Google claimed a breakthrough in processor speed this week when it released research showing an AI supercomputer powered by its in-house tensor processing units (TPUs) offers improved performance and better energy efficiency than an equivalent machine running on Nvidia A100 GPUs. Nvidia has cashed in on the generative AI boom, with demand for the A100, the chip used to train large language AI models like OpenAI’s GPT-4, going through the roof. But with a new GPU, the H100, ready to hit the market, it is unlikely to be worried by Google’s achievement.
The research paper, published on Tuesday, shows that Google has strung together 4,000 of its fourth-generation TPUs to make a supercomputer. It says the machine is 1.7 times faster than an equivalent machine running on Nvidia A100 GPUs, and 1.9 times more efficient.
Why Google’s TPUs are more efficient than Nvidia A100
In the scientific paper, Google’s researchers explain how they connected the 4,000 TPUs using optical circuit switches developed in-house. Google has been using TPU v4 in its own systems since 2020, and made the chips available to customers of its Google Cloud platform last year. The company’s biggest LLM, PaLM, was trained using two 4,000 TPU supercomputers.

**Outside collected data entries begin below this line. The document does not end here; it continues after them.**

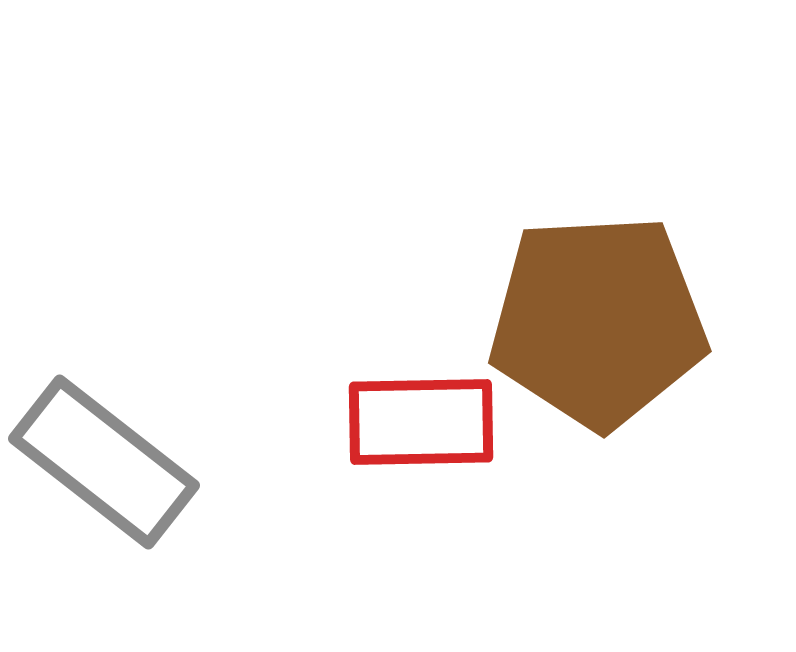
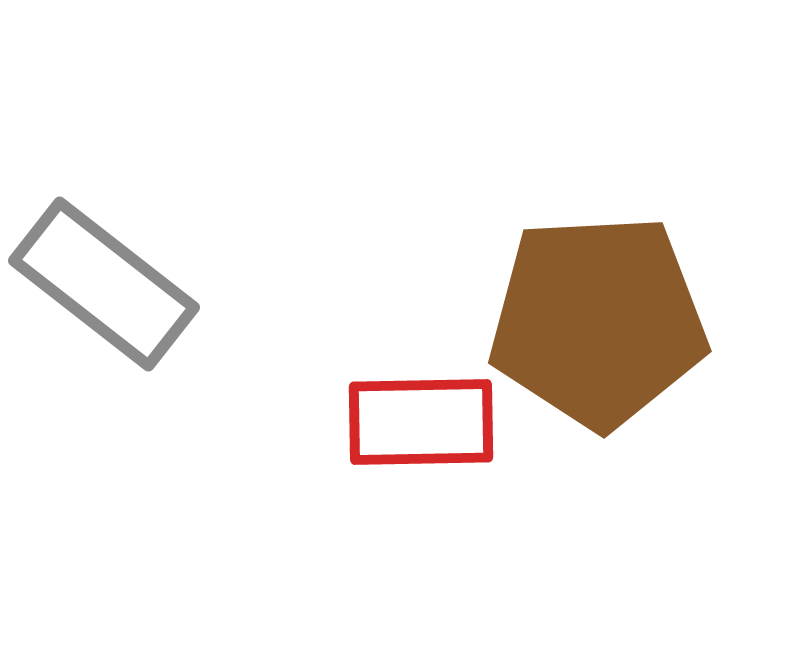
gray rectangle: moved 178 px up
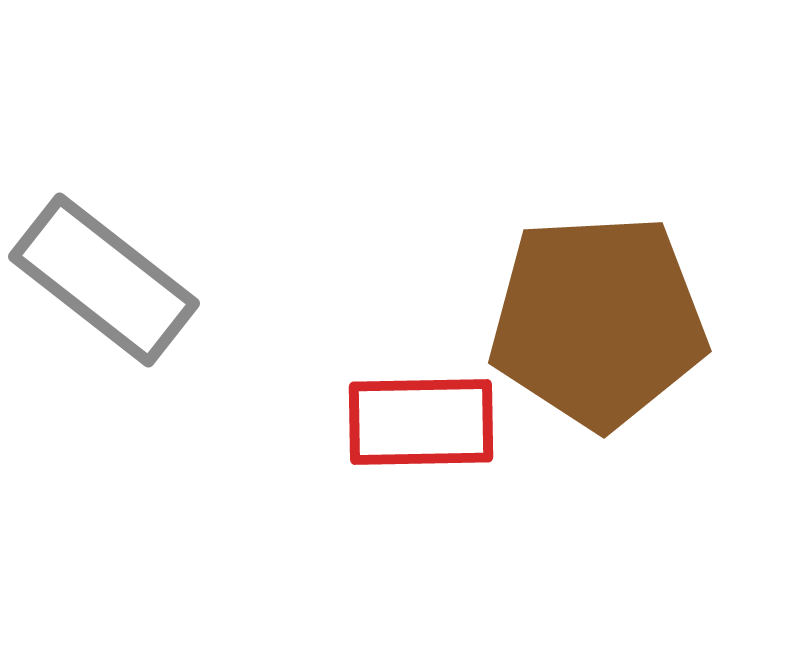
gray rectangle: moved 4 px up
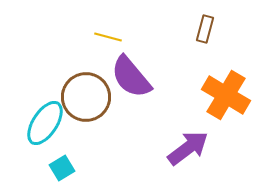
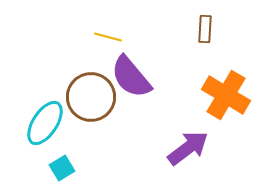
brown rectangle: rotated 12 degrees counterclockwise
brown circle: moved 5 px right
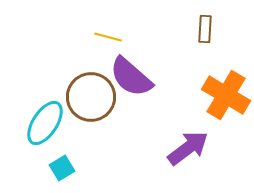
purple semicircle: rotated 9 degrees counterclockwise
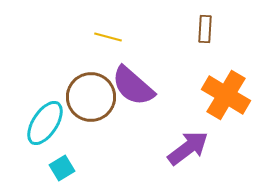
purple semicircle: moved 2 px right, 9 px down
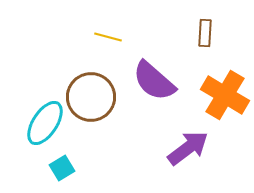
brown rectangle: moved 4 px down
purple semicircle: moved 21 px right, 5 px up
orange cross: moved 1 px left
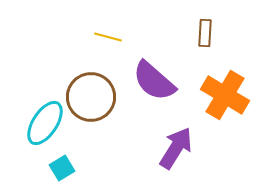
purple arrow: moved 12 px left; rotated 21 degrees counterclockwise
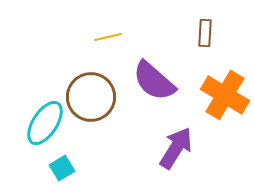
yellow line: rotated 28 degrees counterclockwise
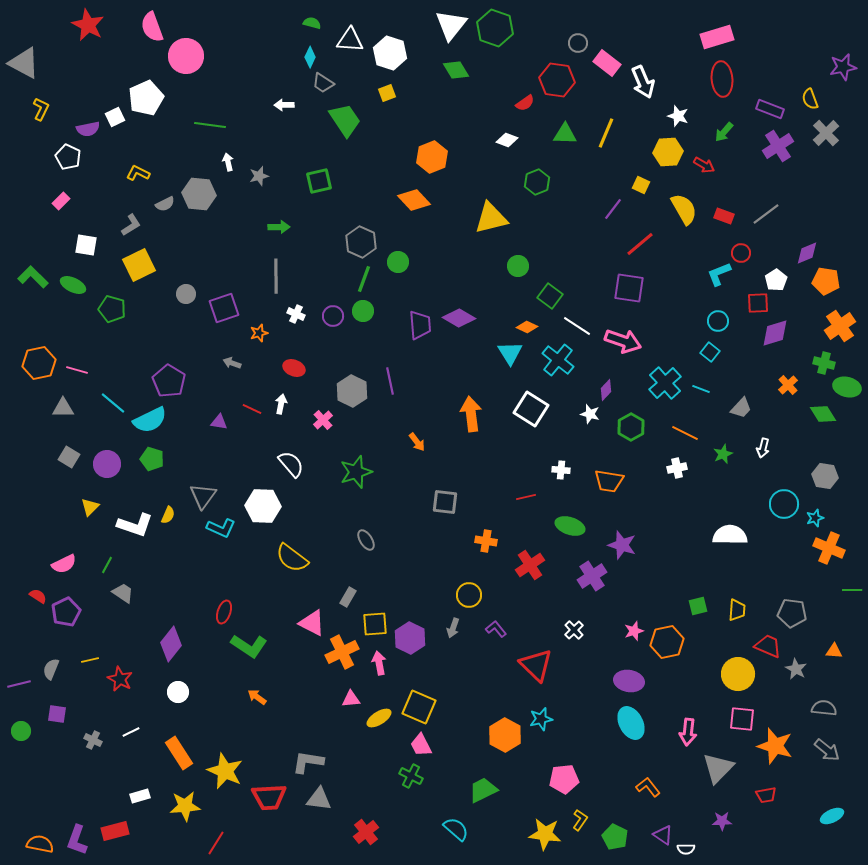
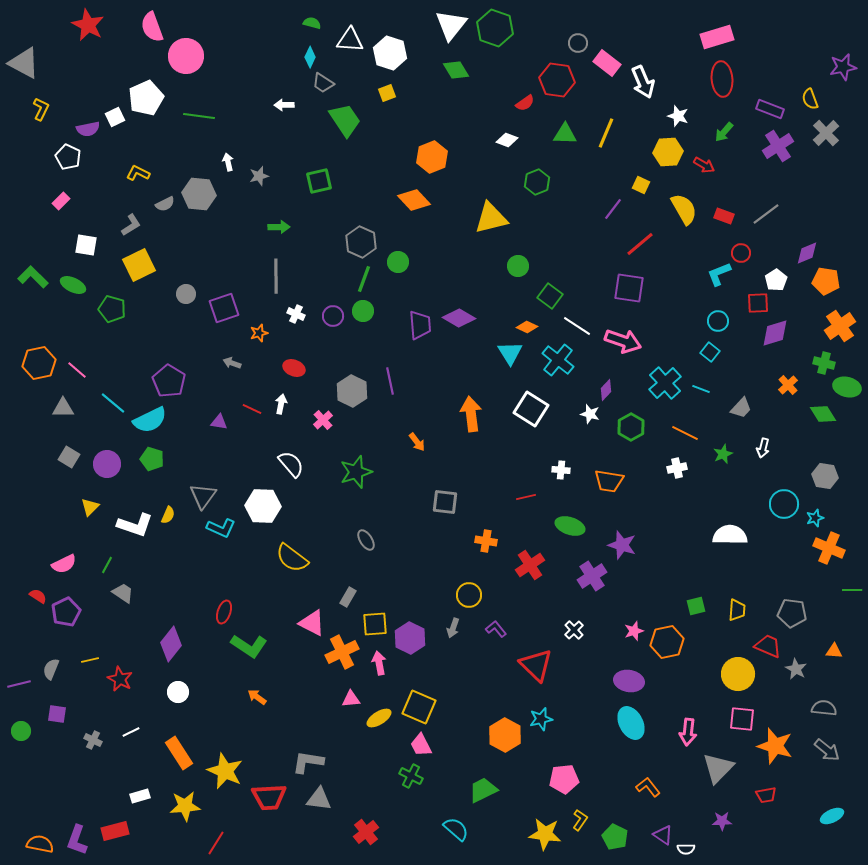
green line at (210, 125): moved 11 px left, 9 px up
pink line at (77, 370): rotated 25 degrees clockwise
green square at (698, 606): moved 2 px left
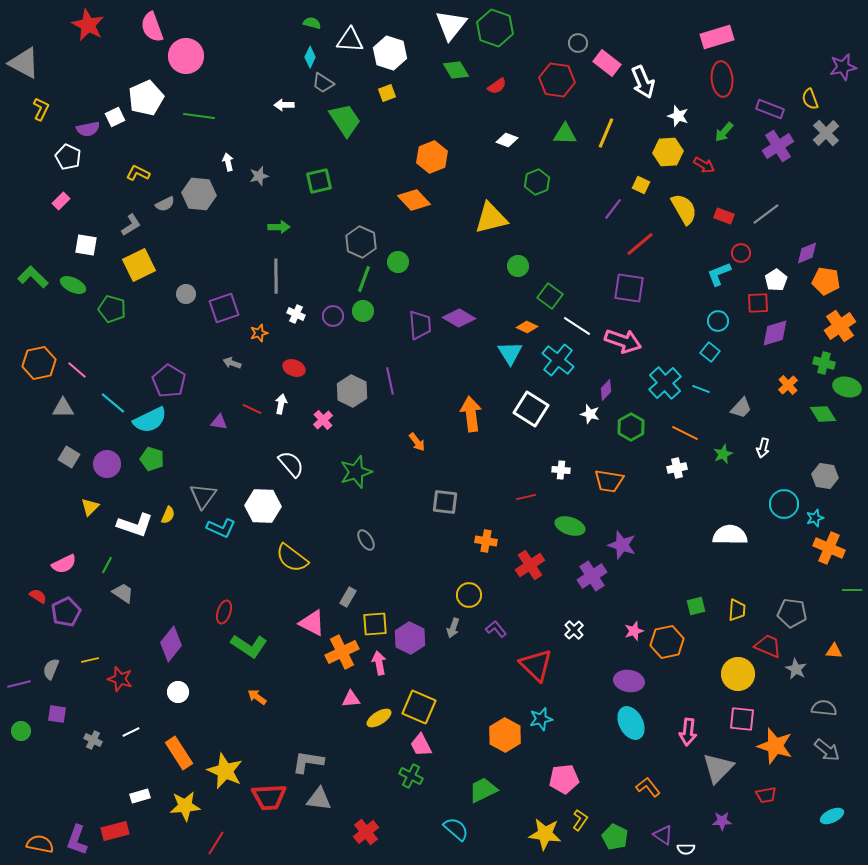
red semicircle at (525, 103): moved 28 px left, 17 px up
red star at (120, 679): rotated 10 degrees counterclockwise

“Circuit switching makes it easy to route around failed components,” Google fellow Norm Jouppi and Google distinguished engineer David Patterson explained in a blog post about the system. “This flexibility even allows us to change the topology of the supercomputer interconnect to accelerate the performance of a machine learning model.”
This switching system was key to helping Google achieve a performance bump, says Mike Orme, who covers the semiconductor market for GlobalData. “Although each TPU didn’t match the processing speed of the best Nvidia AI chips, Google’s optical switching technology for connecting the chips and passing the data between them made up the performance difference and more,” he explains.
Nvidia’s technology has become the gold standard for training AI models, with Big Tech companies buying thousands of A100s as they attempt to outdo each other in the AI arms race. The OpenAI supercomputer used to train GPT-4 features 10,000 of the Nvidia GPUs, which retail at $10,000 each.
But the A100 is about to be usurped by the company’s latest model, the H100. The recently launched chip topped the pile for power and efficiency in inference benchmarking tests released today by MLPerf, an open AI engineering consortium which tracks processor performance. Inference is the speed at which an AI system can carry out a task once it is trained.
“Nvidia claims [the H100] is nine times faster than the A100s involved in the Google comparison,” Orme says. “That speed premium would eliminate the edge Google’s optical interconnect technology provides. The battle of odious comparisons intensifies.”
What are Google’s ambitions in AI chips?
Google says it uses TPUs for 90% of its AI work, but despite the capabilities of the chips, Orme does not expect the tech giant to market them to third parties.
“There is no ambition on Google’s part to compete with Nvidia chips in the merchant market for AI chips,” he says. “The proprietary TPUs will not make it out of the Google data centre or its AI supercomputers if they were ever intended to do so.”
He adds that very few people outside the company will get to utilise the technology, as Google Cloud is a relatively minor player in the public cloud market. It holds 11% of the market according to figures from Synergy Research Group, trailing in the wake of its hyperscaler rivals Amazon’s AWS and Microsoft Azure, which have 34% and 21% shares respectively.
Google has also done a deal with Nvidia which will see the H100 made available to Google Cloud customers, and Orme says this reflects the fact that Nvidia’s place as the market leader will remain secure for some time to come.
“Nvidia is likely to remain the AI chip kingpin in a market that will reflect the feverish excitement surrounding generative AI as spending soars on training and inference capacity,” he adds.